Ravi's wrong on this. He's using one anecdotal piece of evidence to say it proves the rule but he then disproves it by citing Sheldon Richardson as on a whole different level.
The fact is that there is a wide discrepancy between how first rounds picks perform a lot of the time. And we reflect that by trying to rank them ahead of time.
Some players are better than others, like Khahlil Mack being better than Ryan Shazier or Aaron Donald being better than Ra'Shede Hageman. They just are.
I'm saying after the obvious great prospects there really IS no rule, and draft publications, websites, and sports programs have jobs to do and a product to hype.
Most of the top-40 players each year are so close in ability that the value of six draft slots is not really worth what conventional wisdom says it is. It only makes some pundit out there sound smart.
Half of every year's "top ten" seem to fail anyways, so mission one becomes: find a non-bust, period. Ignore the bullshit "athletic freak" labels and find a guy you know will help your team. Bo Jackson, Herschel Walker -- THOSE were athletic freaks. They weren't just better, they destroyed college competition. Anthony Barr isn't a freak, he's a guy with good size/speed ratio. I don't recall him wreaking havoc and making UCLA a great team, so why all the hype?
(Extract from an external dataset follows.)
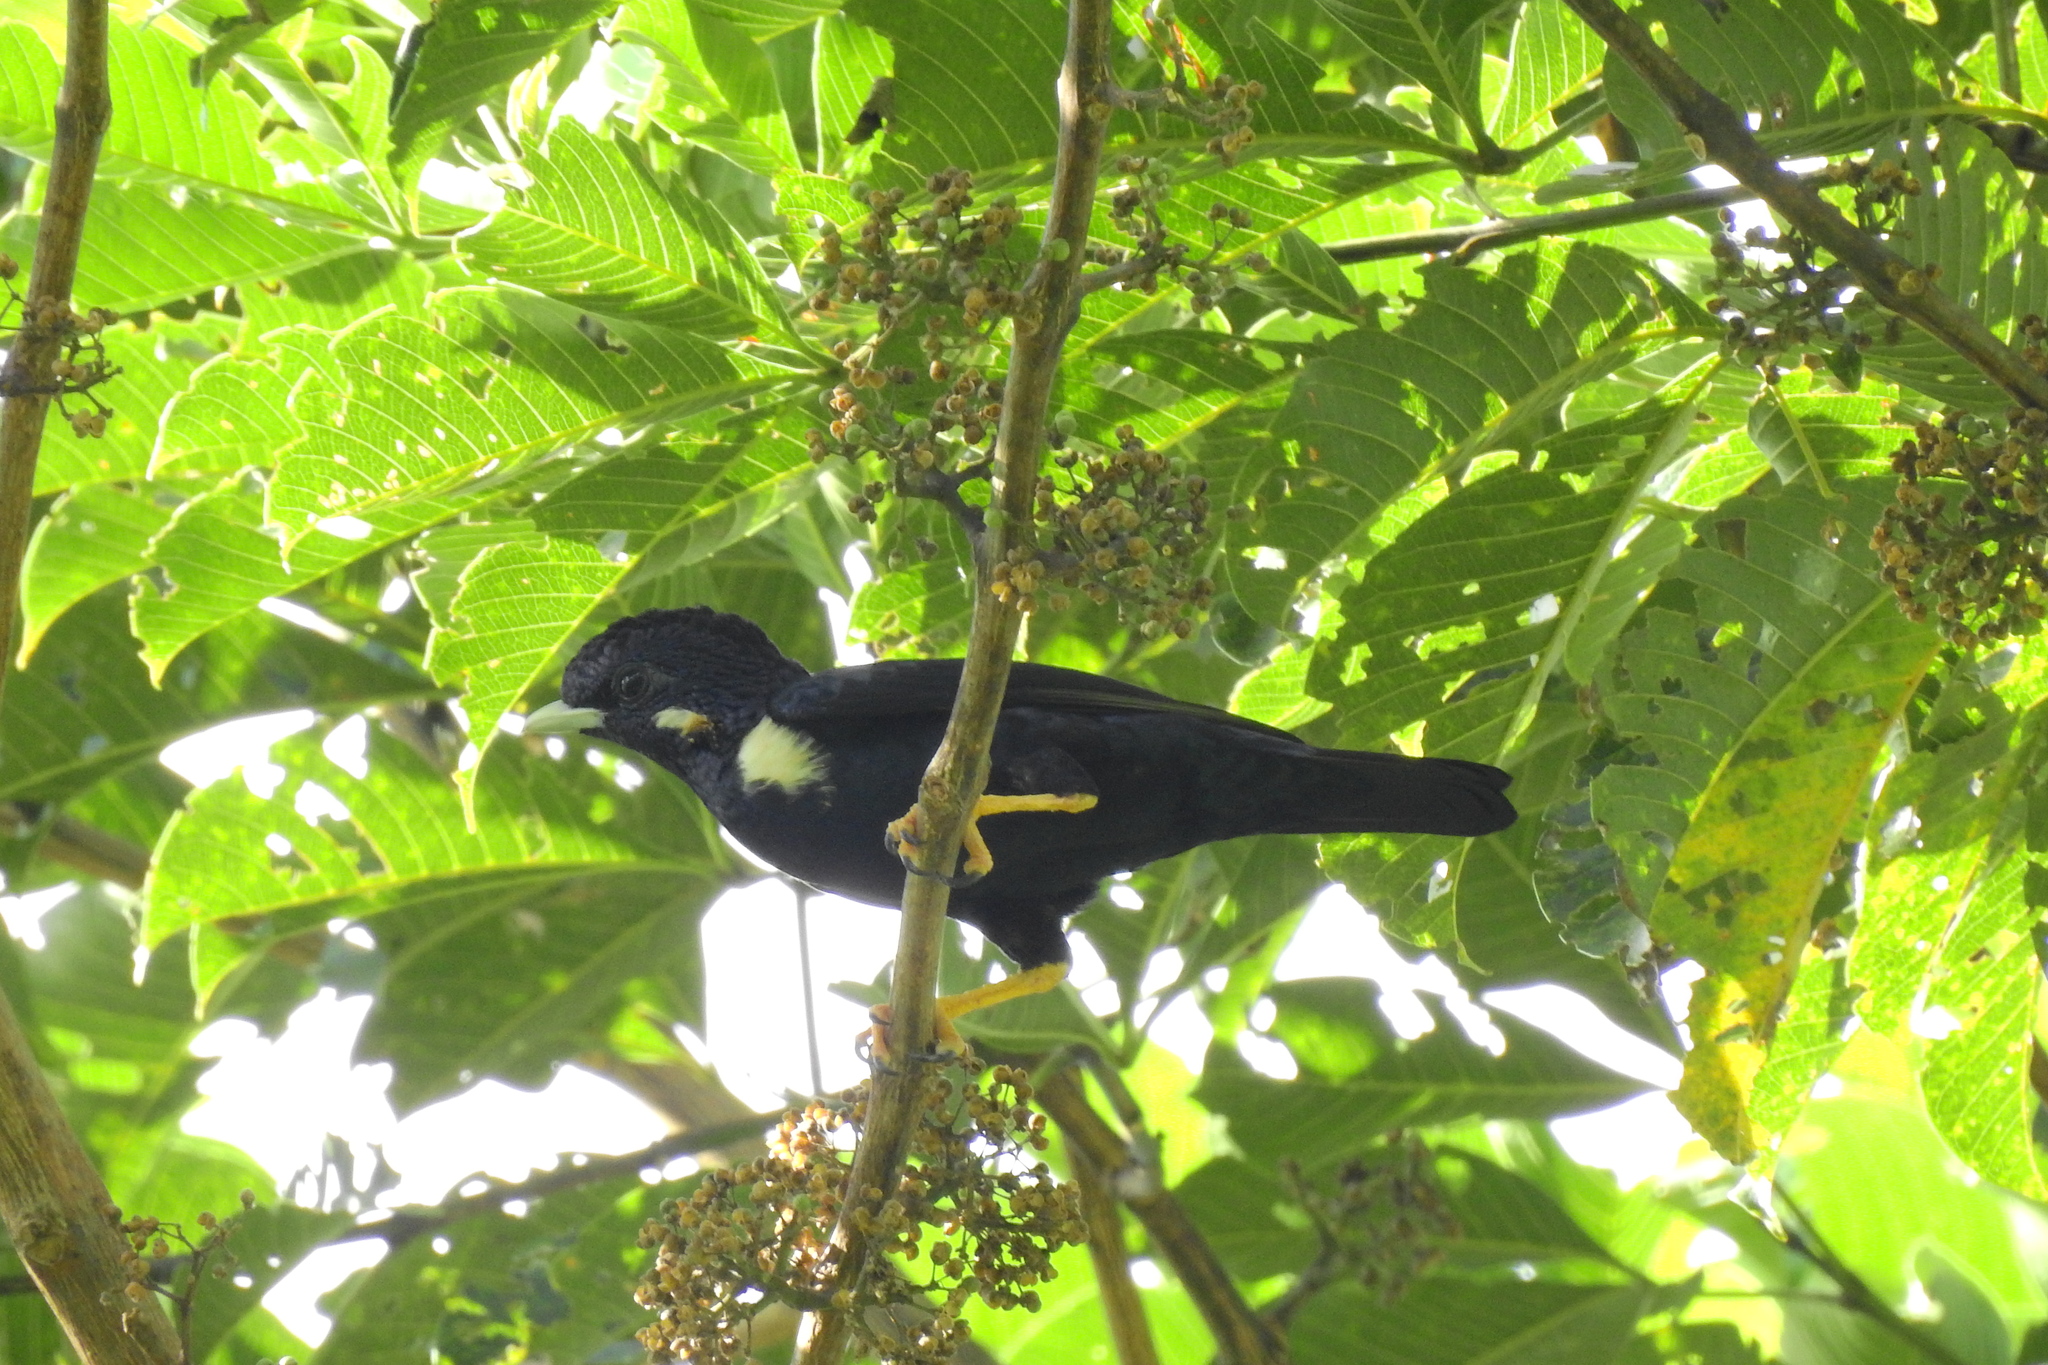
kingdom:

If a prospect didn't obviously dominate college competition then the evaluation of him is a projection based on a *very wide range* of opinions. Did Lewan really dominate, or did he just do his job? I
know Mike Evans dominated. It was obvious.
Kony Ealy's drop of ten projected draft slots in the last two months has everything to do with running a 4.91 40 at the combine and a major negative ad campaign by boozeman of dccforums.
Kony Ealy kept making plays at Mizz, actually improved after Sheldon Richardson left, and fell because he's not a track star. He improved to 4.6 at his pro day, but he must be thinking WTF does running track have to do with fucking football?